“…Простыня ещё эта дурацкая…” – мелькнуло в голове у Артёма.
Горшков был в сапогах и этим сапожищем снёс под ним табуретку.
“…Не забыл, как Эйхманис из-под него табуреточки выбивал…” – Артём рухнул на пол и получил носком сапога в шею, хотя метились, наверное, по зубам; другой удар пришёлся в ухо: Артём вскрикнул: больно! по-настоящему больно! – третий удар по руке, которой пытался прикрыть голову, хотя метились в то же ухо.
“…Оглохну же, ни на один вопрос не отвечу, – Артём до противного всё замечательно осознавал, с непрестанной и яростной издёвкой допрашивая себя: – …что делают в таких случаях? Что сделать? Обхватить сапог и поцеловать? Сказать, что это Галя открыла мне стукача? И меня сразу выпустят?.. Я тебе скажу, сука, только попробуй…”
Горшков схватил с пола табуретку и в три щедрых замаха, словно рубил дрова в прекрасное солнечное утро, сломал её о хребет Артёма.
– Хлипкие какие, – выругался он, бросив на пол развалившуюся надвое табуретку. – Сами и делают тут, мастера, мать их, шакалы…
Выпрямившись, Горшков сходил за своим стулом и, вернувшись, поставил его прямо перед лицом Артёма.
Артём наблюдал сапоги Горшкова. Потом заметил лежавшую в дальнему углу комнаты ещё одну поломанную табуретку.
“…Какой перевод… мебелей…” – задыхаясь, думал он.
Болело в ухе, в затылке… спина – как медведь на гармони поиграл…
– Вопрос был такой, – сказал Горшков, отдышавшись. – Откуда ты знал, что гражданин журналист соловецкой газеты заключённый Граков тайно сотрудничает с Информационно-следственным отделом?
Артём подтянул длинный конец простынки поближе к голове: вытер кровь на лице… откуда натекла-то уже?
– Я не знал, – тихо, вкрадчиво ответил он, чувствуя запах простыни. – Я предположил.
Посмотрел снизу на Горшкова – удивительное дело: тот по-прежнему был совсем не страшный… отчего ж тогда так болело ухо?..

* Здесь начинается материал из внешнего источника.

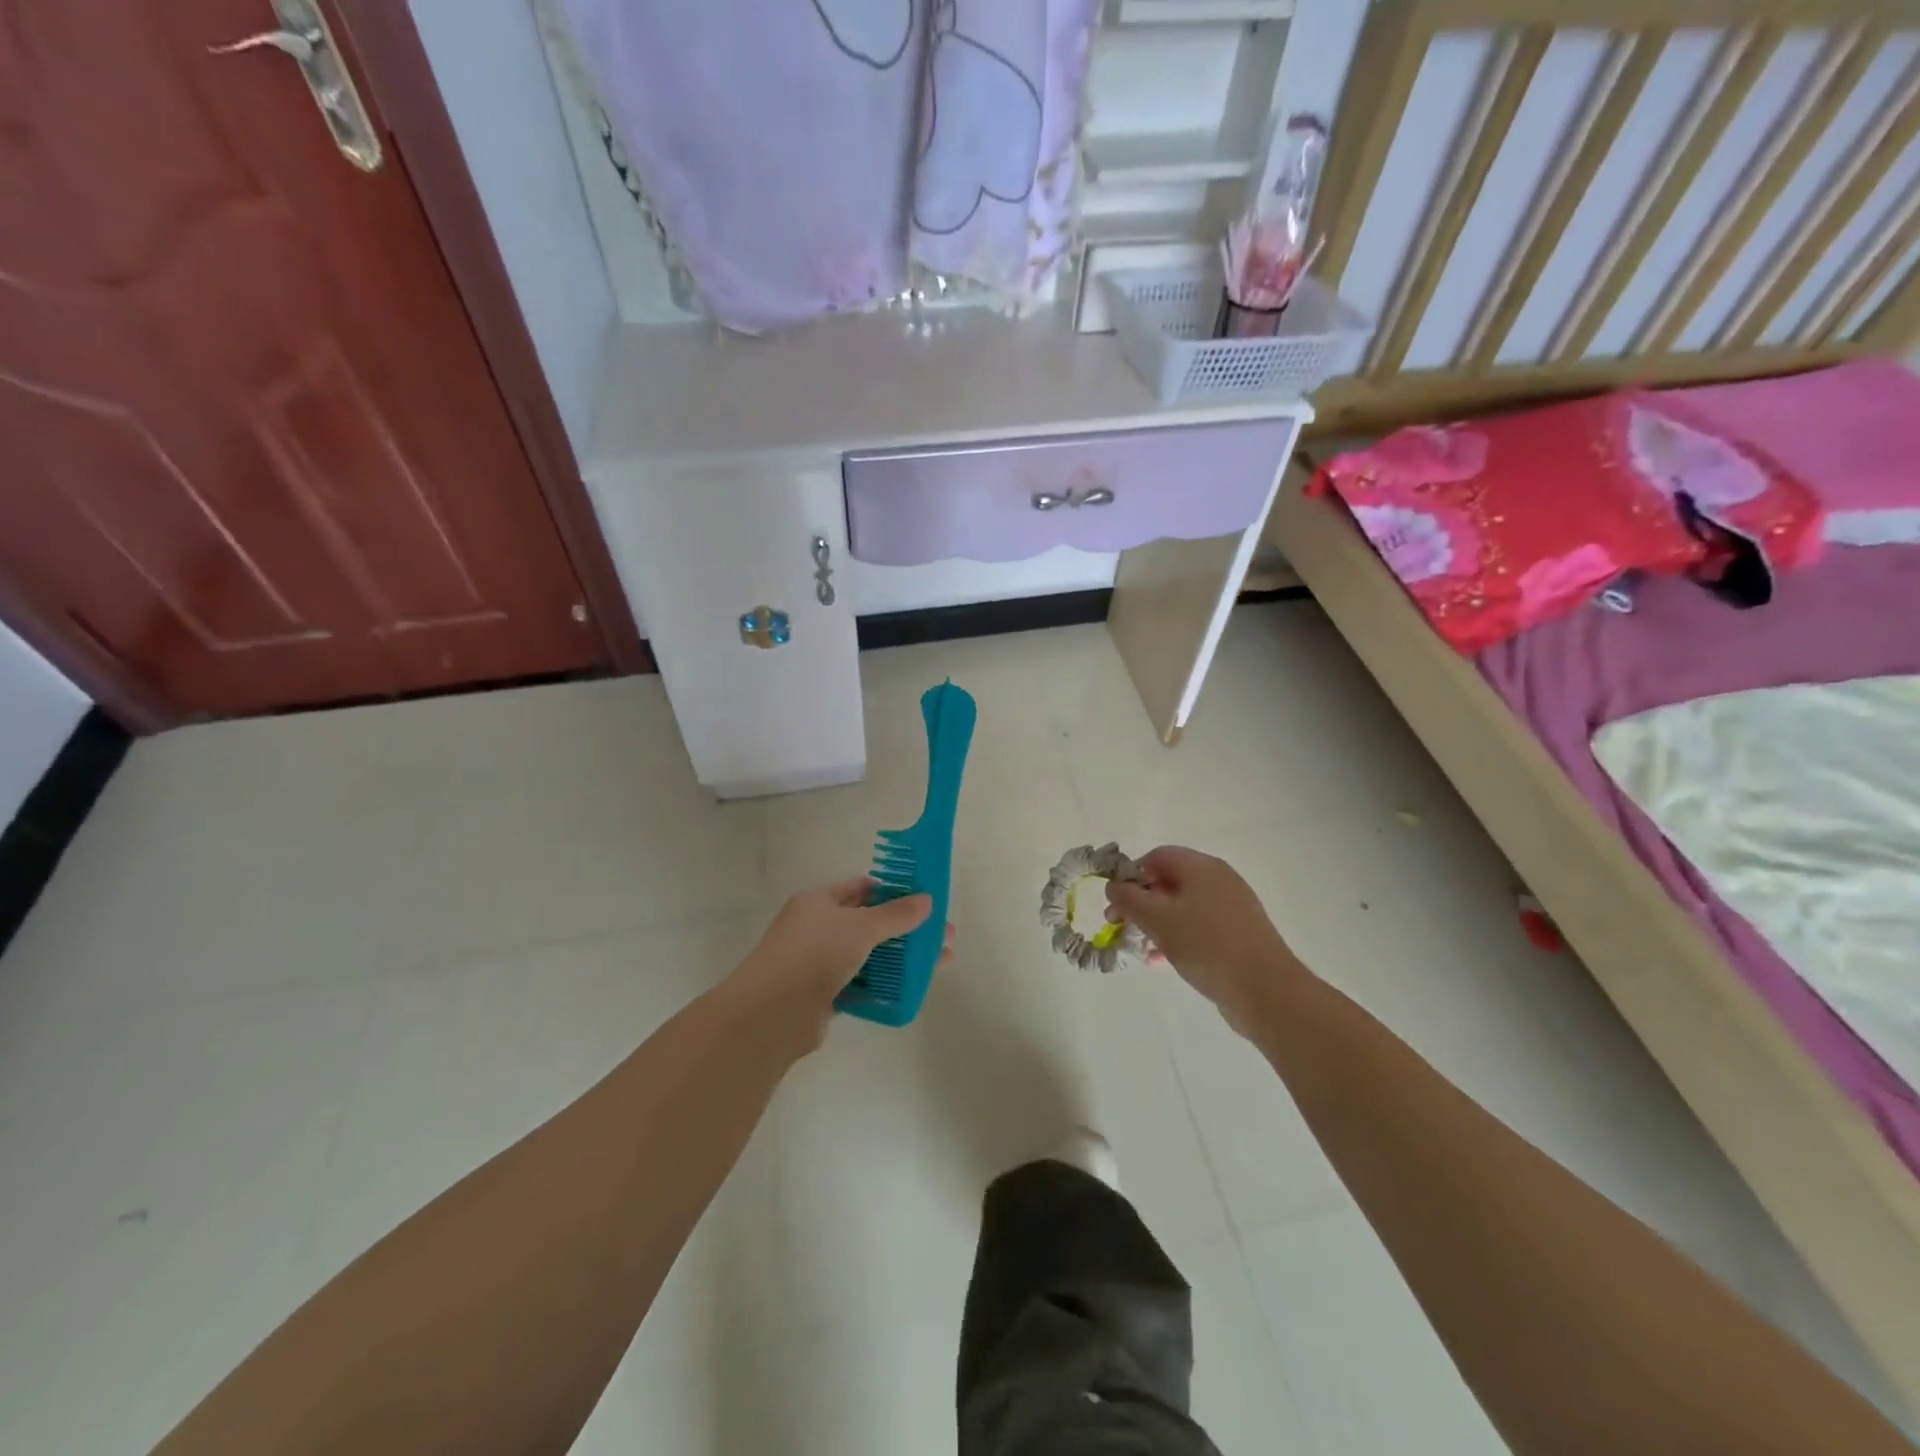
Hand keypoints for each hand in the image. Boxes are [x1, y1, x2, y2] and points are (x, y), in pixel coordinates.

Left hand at [730, 879, 953, 1047]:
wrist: (773, 1013)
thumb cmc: (815, 953)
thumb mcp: (861, 926)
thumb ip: (896, 914)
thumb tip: (927, 900)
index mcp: (818, 902)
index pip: (860, 889)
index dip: (892, 891)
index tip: (924, 900)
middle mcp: (816, 929)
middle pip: (868, 924)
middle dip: (905, 929)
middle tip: (942, 936)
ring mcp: (817, 964)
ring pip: (867, 956)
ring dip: (899, 959)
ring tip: (936, 964)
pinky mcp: (822, 996)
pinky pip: (859, 985)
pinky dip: (882, 986)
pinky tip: (911, 990)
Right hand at [1106, 847, 1300, 1026]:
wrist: (1265, 990)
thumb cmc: (1206, 945)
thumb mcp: (1158, 919)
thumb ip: (1129, 899)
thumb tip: (1114, 886)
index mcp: (1202, 867)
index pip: (1158, 856)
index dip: (1131, 874)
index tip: (1116, 900)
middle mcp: (1219, 881)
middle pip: (1170, 882)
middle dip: (1140, 902)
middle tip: (1118, 924)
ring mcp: (1231, 909)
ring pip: (1183, 908)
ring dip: (1156, 923)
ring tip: (1138, 946)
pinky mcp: (1238, 936)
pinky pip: (1198, 928)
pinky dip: (1176, 938)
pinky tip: (1160, 961)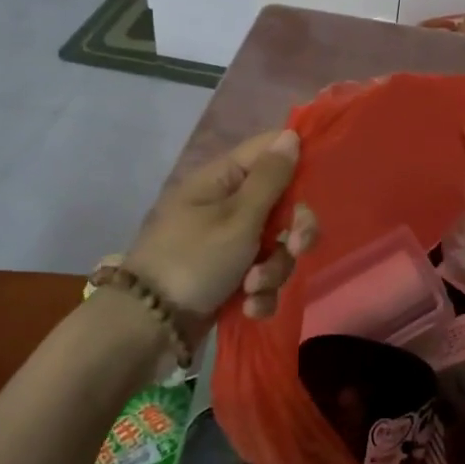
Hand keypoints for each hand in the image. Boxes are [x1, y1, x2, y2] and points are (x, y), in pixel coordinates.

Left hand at [125, 129, 317, 331]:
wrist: (148, 328)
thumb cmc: (193, 260)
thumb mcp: (238, 218)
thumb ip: (270, 178)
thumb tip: (290, 135)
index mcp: (223, 178)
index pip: (270, 151)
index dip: (297, 164)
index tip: (316, 187)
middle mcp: (228, 205)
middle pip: (282, 204)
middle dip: (292, 232)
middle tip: (294, 248)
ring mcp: (229, 243)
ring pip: (276, 246)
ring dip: (273, 270)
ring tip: (252, 288)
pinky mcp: (230, 277)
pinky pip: (262, 276)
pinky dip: (259, 294)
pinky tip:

Открылась дверь. Стул, на котором сидел Горшков, чуть сдвинулся. Артём догадался, что Горшков обернулся к вошедшему в комнату.
Артём скосился и увидел ещё два мужских сапога, только размера на три побольше.
– Он у тебя с простынкой, – сказали новые сапоги. – А что без подушки?
Это был Ткачук – его поднявшийся из самого чрева, живущий меж огромного клубка кишок и жеребячьей селезёнки голос трудно было не узнать.
Ткачук подошёл к лежащему Артёму – тяжесть шагов была такая, что сгибались доски.
Артём подтянул ноги к животу, а руки – с концом простыни, собранной в комок, – к самому лицу.
– Как гусеница шевелится… – сказал Ткачук. – Рассказал чего?
Горшков не ответил: видимо, сделал какую-то мину.
Артём точно знал, что сейчас пришла пора зажмуриться – и зажмурился.
Удар был такой силы, что его перебросило, как мешок с костьми, к самой стене.
Ничего уже Артём не думал и только сжимался в комок, в колобок, в мокрое, прогорклое тили-тили-тесто.
– Давай его усаживать опять, – предложил Горшков, – а то глаз не вижу. По глазам видно всегда – боится или нет.
– А чего ему не бояться, – сказал Ткачук голосом человека, который никого не бил и даже не собирался. – Ещё как боится.
– …Врёт, нет, – поправился Горшков.
– А чего не врать, – сказал Ткачук. – Ещё как врёт… Я видел в коридоре ещё один табурет.
Он открыл дверь, тут же с кем-то, осклабившись, поздоровался.
– Что у вас тут? – спросил женский голос.
Артём убрал простыню с лица и увидел Галю. Она стояла у порога комнаты и выглядывала из-за Ткачука, чуть привстав на цыпочки и всё равно не доставая ему даже до плеча.
– А вот, – сказал Ткачук равнодушно и, повернувшись боком, указал на Артёма.
Артём, двигая ногами, приподнялся на локте, потом сел спиной к стене.
Смотрел Гале в глаза – без просьбы, без отчаяния, без всего.
– Трудимся, Галина, – неприветливо отозвался Горшков со своего стула, причём глядя не на неё, а на очнувшегося Артёма. – Что у тебя за дело до нас?